Collected data entries
□ □ □

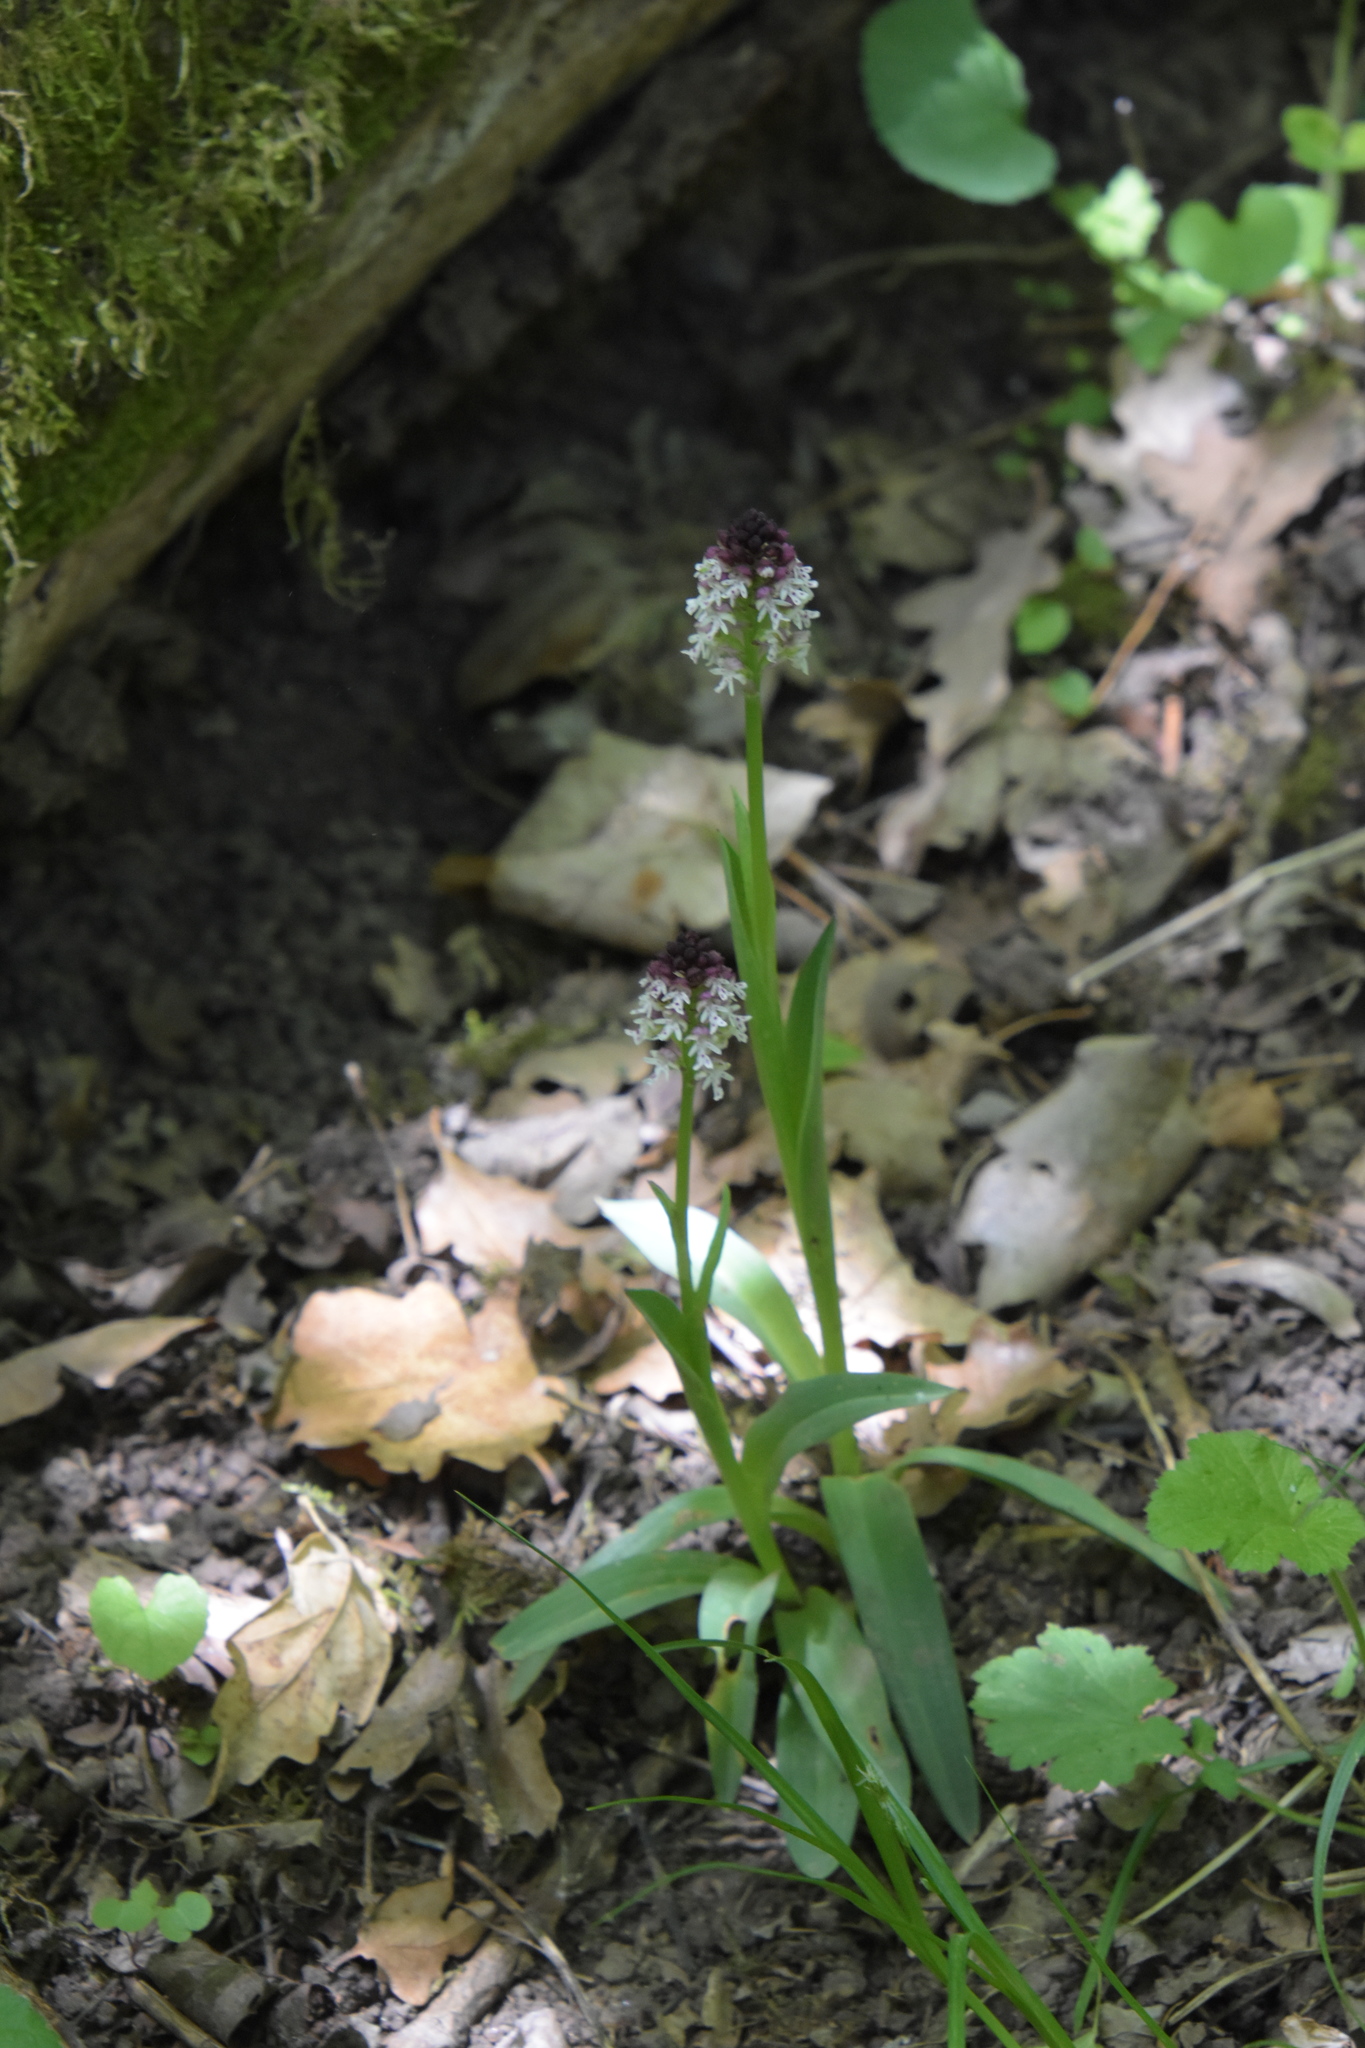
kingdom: Plantae
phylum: Tracheophyta
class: Liliopsida
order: Asparagales
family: Orchidaceae
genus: Neotinea
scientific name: Neotinea ustulata
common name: Burnt orchid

□ □ □

#### [Description of the task]
Retype the lines from the line containing "class: Liliopsida" through the end of the records, including both.

#### [Final result]
class: Liliopsida
order: Asparagales
family: Orchidaceae
genus: Neotinea
scientific name: Neotinea ustulata
common name: Burnt orchid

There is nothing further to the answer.